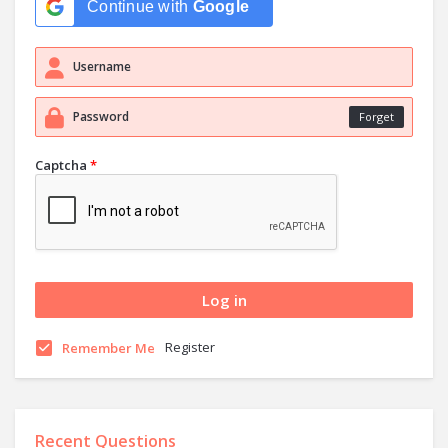
Continue with
Google
Forget
Captcha
*
Register
Remember Me
Recent Questions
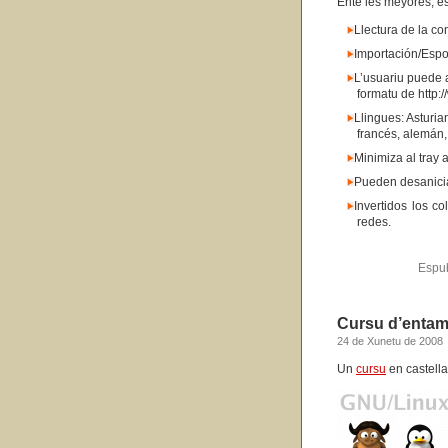
Ente les meyores, e
Llectura de la co
Importación/Espo
L’usuariu puede 
formatu de http:
Llingues: Asturia
francés, alemán,
Minimiza al tray a
Pueden desanicia
Invertidos los c
redes.
Espu
Cursu d’entam
24 de Xunetu de 2008
Un
cursu
en castell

::::::::

• [YOUR TASK] Exactly as they appear above, write out all the entries, but not the images.

• [RESPONSE TO THE EXERCISE]
Continue with
Google
Forget
Captcha
*
Register
Remember Me
Recent Questions
Ente les meyores, e
Llectura de la co
Importación/Espo
L’usuariu puede 
formatu de http:
Llingues: Asturia
francés, alemán,
Minimiza al tray a
Pueden desanicia
Invertidos los c
redes.
Espu
Cursu d’entam
24 de Xunetu de 2008
Un
cursu
en castell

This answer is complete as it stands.